Study text:

--*--

Reinstating Patents After Failure to Pay Maintenance Fee

In a prior post, I discussed payment of maintenance fees. Ordinarily, three post-issuance maintenance fees must be paid in order to keep the patent in force for its entire term. A large entity pays $980 3.5 years after issuance; $2,480 7.5 years after issuance; and $4,110 11.5 after issuance. If the fee is not paid then the patent will expire at the next 4, 8, or 12 year mark. In that 6-month interim (e.g., between the 3.5 year due date and the 4 year expiration date), the fee can still be paid with a $130 surcharge. Once the patent expires, it can still be reinstated if the fee is paid along with an additional surcharge for either unavoidable failure to pay the fee ($700) or unintentional failure to pay the fee ($1,640). In addition, the Patent Office (PTO) must accept your explanation for the delay. Under 35 U.S.C. 41(c), revival for unintentional expiry is only available within two years of the expiration date. Later revival requires proof that the failure to pay the fee was unavoidable - a difficult standard to meet.

--*--

[Source records]
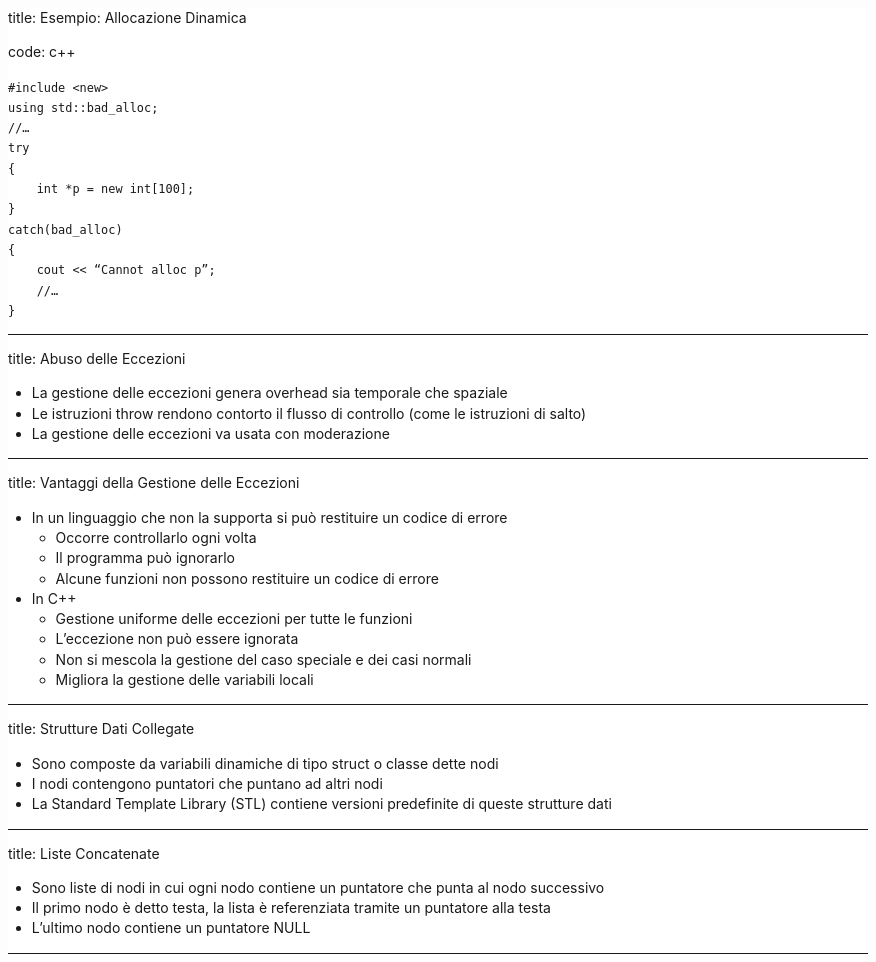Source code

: 
title: Esempio: Allocazione Dinamica

code: c++

    #include <new>
    using std::bad_alloc;
    //…
    try
    {
        int *p = new int[100];
    }
    catch(bad_alloc)
    {
        cout << “Cannot alloc p”;
        //…
    }

---

title: Abuso delle Eccezioni

- La gestione delle eccezioni genera overhead sia temporale che spaziale
- Le istruzioni throw rendono contorto il flusso di controllo (come le istruzioni di salto)
- La gestione delle eccezioni va usata con moderazione

---

title: Vantaggi della Gestione delle Eccezioni

- In un linguaggio che non la supporta si può restituire un codice di errore
    - Occorre controllarlo ogni volta
    - Il programma può ignorarlo
    - Alcune funzioni non possono restituire un codice di errore
- In C++
    - Gestione uniforme delle eccezioni per tutte le funzioni
    - L’eccezione non può essere ignorata
    - Non si mescola la gestione del caso speciale e dei casi normali
    - Migliora la gestione delle variabili locali

---

title: Strutture Dati Collegate

- Sono composte da variabili dinamiche di tipo struct o classe dette nodi
- I nodi contengono puntatori che puntano ad altri nodi
- La Standard Template Library (STL) contiene versioni predefinite di queste strutture dati

---

title: Liste Concatenate

- Sono liste di nodi in cui ogni nodo contiene un puntatore che punta al nodo successivo
- Il primo nodo è detto testa, la lista è referenziata tramite un puntatore alla testa
- L’ultimo nodo contiene un puntatore NULL

---
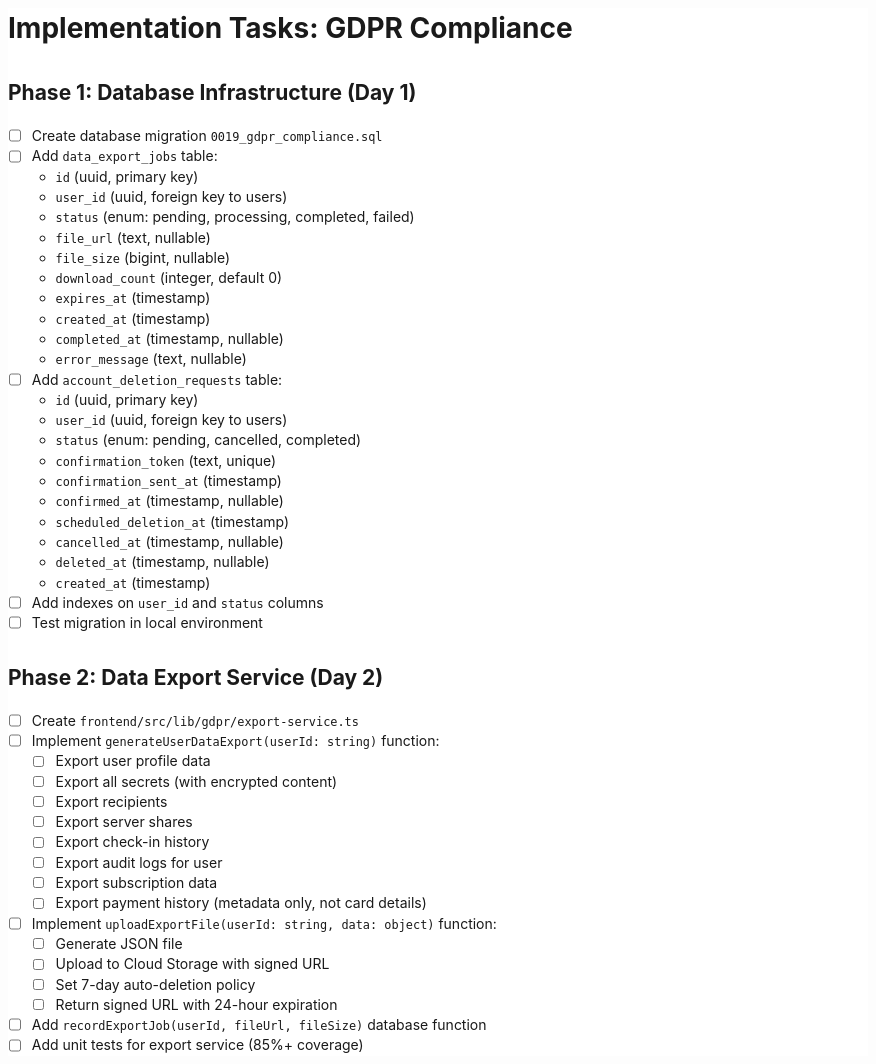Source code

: # Implementation Tasks: GDPR Compliance

## Phase 1: Database Infrastructure (Day 1)

- [ ] Create database migration `0019_gdpr_compliance.sql`
- [ ] Add `data_export_jobs` table:
  - `id` (uuid, primary key)
  - `user_id` (uuid, foreign key to users)
  - `status` (enum: pending, processing, completed, failed)
  - `file_url` (text, nullable)
  - `file_size` (bigint, nullable)
  - `download_count` (integer, default 0)
  - `expires_at` (timestamp)
  - `created_at` (timestamp)
  - `completed_at` (timestamp, nullable)
  - `error_message` (text, nullable)
- [ ] Add `account_deletion_requests` table:
  - `id` (uuid, primary key)
  - `user_id` (uuid, foreign key to users)
  - `status` (enum: pending, cancelled, completed)
  - `confirmation_token` (text, unique)
  - `confirmation_sent_at` (timestamp)
  - `confirmed_at` (timestamp, nullable)
  - `scheduled_deletion_at` (timestamp)
  - `cancelled_at` (timestamp, nullable)
  - `deleted_at` (timestamp, nullable)
  - `created_at` (timestamp)
- [ ] Add indexes on `user_id` and `status` columns
- [ ] Test migration in local environment

## Phase 2: Data Export Service (Day 2)

- [ ] Create `frontend/src/lib/gdpr/export-service.ts`
- [ ] Implement `generateUserDataExport(userId: string)` function:
  - [ ] Export user profile data
  - [ ] Export all secrets (with encrypted content)
  - [ ] Export recipients
  - [ ] Export server shares
  - [ ] Export check-in history
  - [ ] Export audit logs for user
  - [ ] Export subscription data
  - [ ] Export payment history (metadata only, not card details)
- [ ] Implement `uploadExportFile(userId: string, data: object)` function:
  - [ ] Generate JSON file
  - [ ] Upload to Cloud Storage with signed URL
  - [ ] Set 7-day auto-deletion policy
  - [ ] Return signed URL with 24-hour expiration
- [ ] Add `recordExportJob(userId, fileUrl, fileSize)` database function
- [ ] Add unit tests for export service (85%+ coverage)
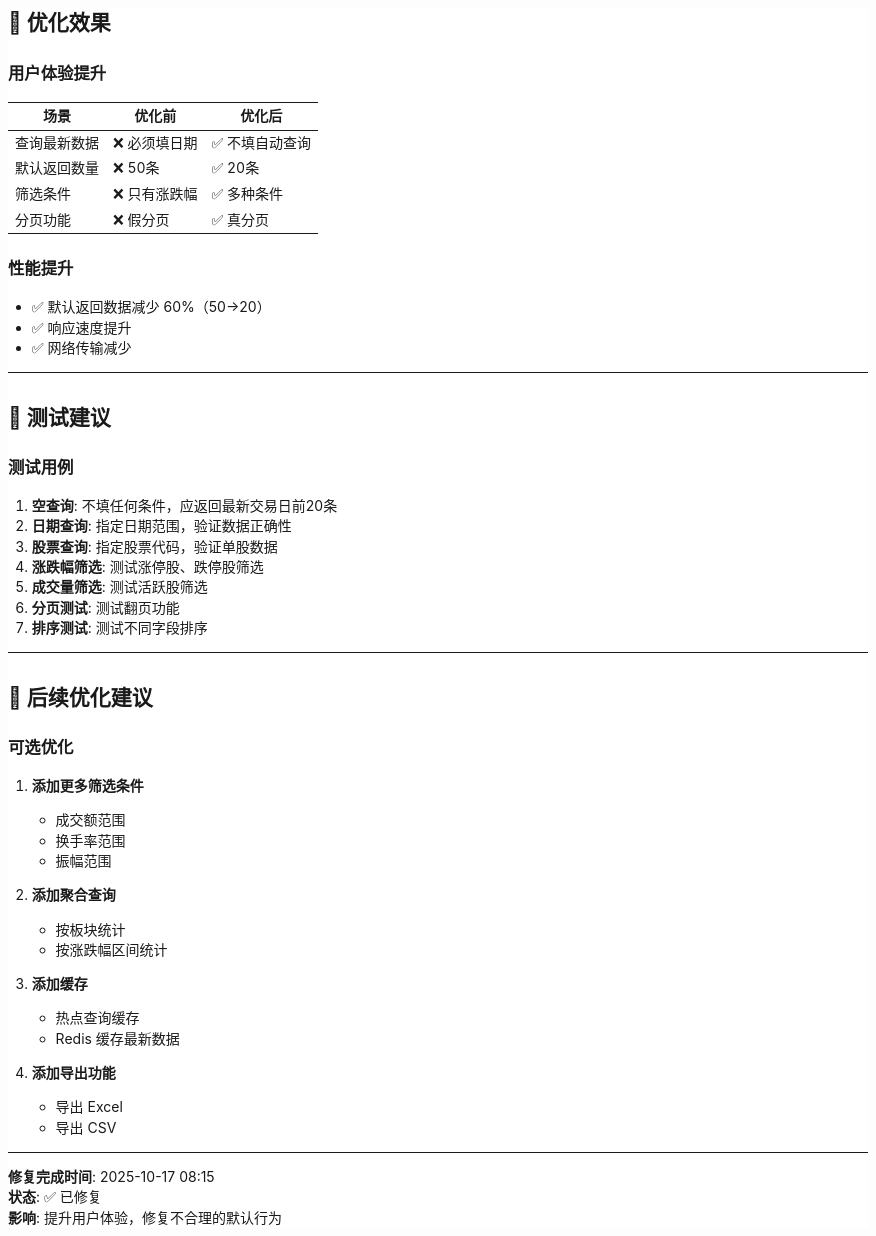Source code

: 
## 🎉 优化效果

### 用户体验提升

| 场景 | 优化前 | 优化后 |
|------|--------|--------|
| 查询最新数据 | ❌ 必须填日期 | ✅ 不填自动查询 |
| 默认返回数量 | ❌ 50条 | ✅ 20条 |
| 筛选条件 | ❌ 只有涨跌幅 | ✅ 多种条件 |
| 分页功能 | ❌ 假分页 | ✅ 真分页 |

### 性能提升

- ✅ 默认返回数据减少 60%（50→20）
- ✅ 响应速度提升
- ✅ 网络传输减少

---

## 📝 测试建议

### 测试用例

1. **空查询**: 不填任何条件，应返回最新交易日前20条
2. **日期查询**: 指定日期范围，验证数据正确性
3. **股票查询**: 指定股票代码，验证单股数据
4. **涨跌幅筛选**: 测试涨停股、跌停股筛选
5. **成交量筛选**: 测试活跃股筛选
6. **分页测试**: 测试翻页功能
7. **排序测试**: 测试不同字段排序

---

## 🚀 后续优化建议

### 可选优化

1. **添加更多筛选条件**
   - 成交额范围
   - 换手率范围
   - 振幅范围

2. **添加聚合查询**
   - 按板块统计
   - 按涨跌幅区间统计

3. **添加缓存**
   - 热点查询缓存
   - Redis 缓存最新数据

4. **添加导出功能**
   - 导出 Excel
   - 导出 CSV

---

**修复完成时间**: 2025-10-17 08:15  
**状态**: ✅ 已修复  
**影响**: 提升用户体验，修复不合理的默认行为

--*--

Required tasks:
1) Answer these questions about the patent reinstatement text:
(a) What fee does a large entity pay 3.5 years after issuance?
(b) What surcharge applies when the fee is paid during the 6-month interim before expiration?
(c) Under 35 U.S.C. 41(c), within what period after the expiration date is revival for unintentional expiry available?
2) Could you reproduce the source records from their start through the line containing "## Phase 1: Database Infrastructure (Day 1)", leaving the pictures out?

Solutions by task:
1)
(a) $980
(b) $130
(c) Within two years of the expiration date

2)
Source code

: 
title: Esempio: Allocazione Dinamica

code: c++

    #include <new>
    using std::bad_alloc;
    //…
    try
    {
        int *p = new int[100];
    }
    catch(bad_alloc)
    {
        cout << “Cannot alloc p”;
        //…
    }

---

title: Abuso delle Eccezioni

- La gestione delle eccezioni genera overhead sia temporale che spaziale
- Le istruzioni throw rendono contorto il flusso di controllo (come le istruzioni di salto)
- La gestione delle eccezioni va usata con moderazione

---

title: Vantaggi della Gestione delle Eccezioni

- In un linguaggio che non la supporta si può restituire un codice di errore
    - Occorre controllarlo ogni volta
    - Il programma può ignorarlo
    - Alcune funzioni non possono restituire un codice di errore
- In C++
    - Gestione uniforme delle eccezioni per tutte le funzioni
    - L’eccezione non può essere ignorata
    - Non si mescola la gestione del caso speciale e dei casi normali
    - Migliora la gestione delle variabili locali

---

title: Strutture Dati Collegate

- Sono composte da variabili dinamiche di tipo struct o classe dette nodi
- I nodi contengono puntatori che puntano ad altri nodi
- La Standard Template Library (STL) contiene versioni predefinite di queste strutture dati

---

title: Liste Concatenate

- Sono liste di nodi in cui ogni nodo contiene un puntatore che punta al nodo successivo
- Il primo nodo è detto testa, la lista è referenziata tramite un puntatore alla testa
- L’ultimo nodo contiene un puntatore NULL

---
Source code

: # Implementation Tasks: GDPR Compliance

## Phase 1: Database Infrastructure (Day 1)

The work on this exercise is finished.